Saturday, September 23, 2017

September 23, 1944: FDR defends "my little dog, Fala"

Fala and FDR at the Franklin Delano Roosevelt Memorial in Washington

Every month produced its share of headlines during World War II, and September 1944 certainly was no exception. The Allies liberated Brussels and Antwerp that month. Germany lobbed a V2 rocket at London. The Battle of Peleliu, which would drag on for more than two months amid tremendous carnage, began. The Allies launched the ill-fated Operation Market Garden, the largest airborne assault in history.

September 1944 also is remembered for another, more lighthearted, reason. It was on Sept. 23 of that year that President Roosevelt delivered a speech in which he defended his Scottish Terrier, Fala.

Republicans were claiming that Roosevelt, having left Fala behind during a visit to the Aleutian Islands, sent the Navy to retrieve him. The story was false, but it gained enough traction to become a distraction during the 1944 presidential campaign, so Roosevelt took it on in his so-called Fala Speech, as shown below. 
These Republican leaders have not been content with attacks on me, or my wife, or on my sons.
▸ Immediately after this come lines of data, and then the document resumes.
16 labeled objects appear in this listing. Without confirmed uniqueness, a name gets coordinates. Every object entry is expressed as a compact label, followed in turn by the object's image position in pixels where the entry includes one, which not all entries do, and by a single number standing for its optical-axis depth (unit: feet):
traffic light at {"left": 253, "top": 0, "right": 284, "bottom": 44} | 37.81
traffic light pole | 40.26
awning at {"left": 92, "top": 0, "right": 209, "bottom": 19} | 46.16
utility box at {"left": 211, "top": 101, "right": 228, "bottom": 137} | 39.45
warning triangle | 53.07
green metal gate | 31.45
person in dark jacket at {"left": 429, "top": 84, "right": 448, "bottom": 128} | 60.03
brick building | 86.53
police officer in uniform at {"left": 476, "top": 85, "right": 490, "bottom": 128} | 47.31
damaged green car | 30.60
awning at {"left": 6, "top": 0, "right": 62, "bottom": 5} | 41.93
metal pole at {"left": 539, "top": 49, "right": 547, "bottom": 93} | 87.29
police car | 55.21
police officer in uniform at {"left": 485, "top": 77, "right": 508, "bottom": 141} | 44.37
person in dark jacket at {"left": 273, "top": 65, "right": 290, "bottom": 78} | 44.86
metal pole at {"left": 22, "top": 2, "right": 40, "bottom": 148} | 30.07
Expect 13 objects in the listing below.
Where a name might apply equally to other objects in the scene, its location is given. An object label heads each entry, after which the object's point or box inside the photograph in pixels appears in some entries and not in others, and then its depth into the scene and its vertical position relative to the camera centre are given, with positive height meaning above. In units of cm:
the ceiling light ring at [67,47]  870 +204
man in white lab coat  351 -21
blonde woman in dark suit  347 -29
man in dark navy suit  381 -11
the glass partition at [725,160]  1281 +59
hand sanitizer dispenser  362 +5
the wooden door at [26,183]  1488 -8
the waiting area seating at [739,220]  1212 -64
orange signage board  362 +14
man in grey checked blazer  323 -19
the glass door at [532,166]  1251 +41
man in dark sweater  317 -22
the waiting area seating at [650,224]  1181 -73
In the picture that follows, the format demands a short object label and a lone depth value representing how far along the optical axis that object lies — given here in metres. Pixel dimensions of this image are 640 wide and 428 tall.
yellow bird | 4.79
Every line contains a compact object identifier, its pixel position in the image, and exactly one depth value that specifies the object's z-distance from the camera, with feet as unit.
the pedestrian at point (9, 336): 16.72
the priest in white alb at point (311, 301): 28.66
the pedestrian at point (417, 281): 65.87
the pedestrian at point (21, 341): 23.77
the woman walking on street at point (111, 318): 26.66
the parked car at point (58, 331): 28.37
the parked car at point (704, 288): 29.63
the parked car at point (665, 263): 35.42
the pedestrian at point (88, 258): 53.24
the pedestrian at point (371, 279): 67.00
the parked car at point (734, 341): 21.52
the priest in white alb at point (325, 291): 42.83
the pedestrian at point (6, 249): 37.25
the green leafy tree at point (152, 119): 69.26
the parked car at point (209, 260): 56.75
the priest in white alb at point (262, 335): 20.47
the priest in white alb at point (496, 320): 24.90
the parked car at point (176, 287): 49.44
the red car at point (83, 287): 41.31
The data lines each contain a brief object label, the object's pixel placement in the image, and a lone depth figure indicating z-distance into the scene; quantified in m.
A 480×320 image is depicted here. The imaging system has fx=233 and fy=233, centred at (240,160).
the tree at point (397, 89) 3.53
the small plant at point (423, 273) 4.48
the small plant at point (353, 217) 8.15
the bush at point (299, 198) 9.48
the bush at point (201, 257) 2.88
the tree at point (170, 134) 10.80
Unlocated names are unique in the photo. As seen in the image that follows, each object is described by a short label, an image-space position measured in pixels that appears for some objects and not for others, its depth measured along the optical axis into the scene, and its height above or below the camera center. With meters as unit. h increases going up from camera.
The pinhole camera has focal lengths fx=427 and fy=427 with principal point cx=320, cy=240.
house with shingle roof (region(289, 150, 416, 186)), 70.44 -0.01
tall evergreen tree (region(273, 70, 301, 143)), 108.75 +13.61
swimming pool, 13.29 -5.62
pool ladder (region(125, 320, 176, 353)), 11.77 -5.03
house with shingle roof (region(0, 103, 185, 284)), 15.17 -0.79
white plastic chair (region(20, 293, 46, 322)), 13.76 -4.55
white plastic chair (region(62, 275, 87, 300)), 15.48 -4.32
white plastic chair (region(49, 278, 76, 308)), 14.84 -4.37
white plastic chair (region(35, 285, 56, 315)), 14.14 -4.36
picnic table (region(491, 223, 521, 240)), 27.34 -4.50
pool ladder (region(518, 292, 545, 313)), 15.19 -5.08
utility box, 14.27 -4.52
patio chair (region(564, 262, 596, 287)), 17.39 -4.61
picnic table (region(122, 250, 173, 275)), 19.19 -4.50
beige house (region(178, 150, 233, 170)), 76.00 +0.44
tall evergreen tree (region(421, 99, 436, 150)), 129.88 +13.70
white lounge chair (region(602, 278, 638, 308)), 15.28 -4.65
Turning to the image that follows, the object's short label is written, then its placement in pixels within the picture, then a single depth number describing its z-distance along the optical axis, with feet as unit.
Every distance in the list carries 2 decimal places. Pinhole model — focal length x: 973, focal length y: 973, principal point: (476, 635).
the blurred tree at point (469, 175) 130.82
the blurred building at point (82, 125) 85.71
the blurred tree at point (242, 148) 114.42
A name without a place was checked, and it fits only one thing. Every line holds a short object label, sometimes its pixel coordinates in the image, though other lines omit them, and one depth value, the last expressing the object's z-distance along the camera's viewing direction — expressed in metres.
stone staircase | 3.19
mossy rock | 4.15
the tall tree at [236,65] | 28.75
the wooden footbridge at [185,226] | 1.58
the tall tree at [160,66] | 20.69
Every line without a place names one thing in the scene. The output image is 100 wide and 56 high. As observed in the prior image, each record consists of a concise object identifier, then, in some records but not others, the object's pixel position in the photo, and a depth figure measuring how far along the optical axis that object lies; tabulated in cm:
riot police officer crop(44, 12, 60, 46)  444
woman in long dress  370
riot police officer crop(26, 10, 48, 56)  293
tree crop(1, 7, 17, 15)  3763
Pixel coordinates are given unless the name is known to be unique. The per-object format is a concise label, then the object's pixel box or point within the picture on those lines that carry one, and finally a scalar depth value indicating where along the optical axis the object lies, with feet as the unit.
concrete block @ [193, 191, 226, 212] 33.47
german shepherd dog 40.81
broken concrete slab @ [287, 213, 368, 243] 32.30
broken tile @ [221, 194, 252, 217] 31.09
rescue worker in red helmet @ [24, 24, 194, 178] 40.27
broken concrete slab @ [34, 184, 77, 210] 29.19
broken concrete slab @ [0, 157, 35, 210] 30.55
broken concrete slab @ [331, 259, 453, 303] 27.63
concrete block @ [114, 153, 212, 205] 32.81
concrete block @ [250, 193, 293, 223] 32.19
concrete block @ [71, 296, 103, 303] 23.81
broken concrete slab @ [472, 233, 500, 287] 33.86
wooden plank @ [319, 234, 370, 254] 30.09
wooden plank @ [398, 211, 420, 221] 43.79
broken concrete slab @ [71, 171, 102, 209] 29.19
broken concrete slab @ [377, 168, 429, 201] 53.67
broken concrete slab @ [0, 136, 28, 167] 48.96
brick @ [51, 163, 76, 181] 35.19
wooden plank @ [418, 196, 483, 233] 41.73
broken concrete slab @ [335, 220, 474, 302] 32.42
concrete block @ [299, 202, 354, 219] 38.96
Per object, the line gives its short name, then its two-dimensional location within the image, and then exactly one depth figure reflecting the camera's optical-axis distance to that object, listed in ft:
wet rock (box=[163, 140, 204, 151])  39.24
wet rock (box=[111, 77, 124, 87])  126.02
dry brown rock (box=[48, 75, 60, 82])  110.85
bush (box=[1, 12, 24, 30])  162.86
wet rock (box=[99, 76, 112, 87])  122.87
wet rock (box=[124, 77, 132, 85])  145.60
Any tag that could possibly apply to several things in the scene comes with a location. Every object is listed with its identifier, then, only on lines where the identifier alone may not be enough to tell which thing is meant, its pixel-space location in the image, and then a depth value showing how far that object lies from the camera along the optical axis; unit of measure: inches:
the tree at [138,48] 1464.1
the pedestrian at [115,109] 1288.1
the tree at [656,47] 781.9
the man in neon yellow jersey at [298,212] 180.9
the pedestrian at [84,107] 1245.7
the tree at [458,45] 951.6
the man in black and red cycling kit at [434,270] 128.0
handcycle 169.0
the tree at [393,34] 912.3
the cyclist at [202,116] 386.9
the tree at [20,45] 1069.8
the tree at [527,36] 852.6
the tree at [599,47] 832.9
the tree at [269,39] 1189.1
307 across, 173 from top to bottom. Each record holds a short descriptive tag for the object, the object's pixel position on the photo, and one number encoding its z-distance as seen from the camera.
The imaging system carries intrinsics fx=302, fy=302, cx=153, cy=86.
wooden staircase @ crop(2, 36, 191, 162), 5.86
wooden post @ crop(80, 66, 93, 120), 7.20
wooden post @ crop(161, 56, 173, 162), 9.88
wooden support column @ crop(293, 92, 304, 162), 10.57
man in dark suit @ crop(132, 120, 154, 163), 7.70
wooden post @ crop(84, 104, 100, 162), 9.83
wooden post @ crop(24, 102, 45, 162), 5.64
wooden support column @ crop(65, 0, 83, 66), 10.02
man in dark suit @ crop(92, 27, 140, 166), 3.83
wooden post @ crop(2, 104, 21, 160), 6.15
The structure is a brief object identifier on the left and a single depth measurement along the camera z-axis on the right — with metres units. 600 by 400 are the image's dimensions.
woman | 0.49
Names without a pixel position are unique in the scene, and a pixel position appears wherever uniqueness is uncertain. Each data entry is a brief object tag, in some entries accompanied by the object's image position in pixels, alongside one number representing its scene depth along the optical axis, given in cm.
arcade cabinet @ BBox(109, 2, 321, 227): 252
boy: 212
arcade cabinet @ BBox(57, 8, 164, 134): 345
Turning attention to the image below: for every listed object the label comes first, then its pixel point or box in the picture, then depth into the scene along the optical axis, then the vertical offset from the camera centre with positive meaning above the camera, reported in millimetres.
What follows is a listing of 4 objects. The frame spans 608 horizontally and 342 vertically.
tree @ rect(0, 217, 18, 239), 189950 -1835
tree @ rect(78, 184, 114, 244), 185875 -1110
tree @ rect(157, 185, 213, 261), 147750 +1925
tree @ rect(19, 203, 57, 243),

No, not content with that, they now include my little dog, Fala.

Well, of course, I don’t resent attacks, and my family doesn’t resent attacks, but Fala does resent them.

You know, Fala is Scotch, and being a Scottie, as soon as he learned that the Republican fiction writers in Congress and out had concocted a story that I had left him behind on the Aleutian Islands and had sent a destroyer back to find him — at a cost to the taxpayers of two or three or eight or twenty million dollars — his Scotch soul was furious.

He has not been the same dog since.

I am accustomed to hearing malicious falsehoods about myself — such as that old, worm-eaten chestnut that I have represented myself as indispensable. But I think I have a right to resent, to object, to libelous statements about my dog.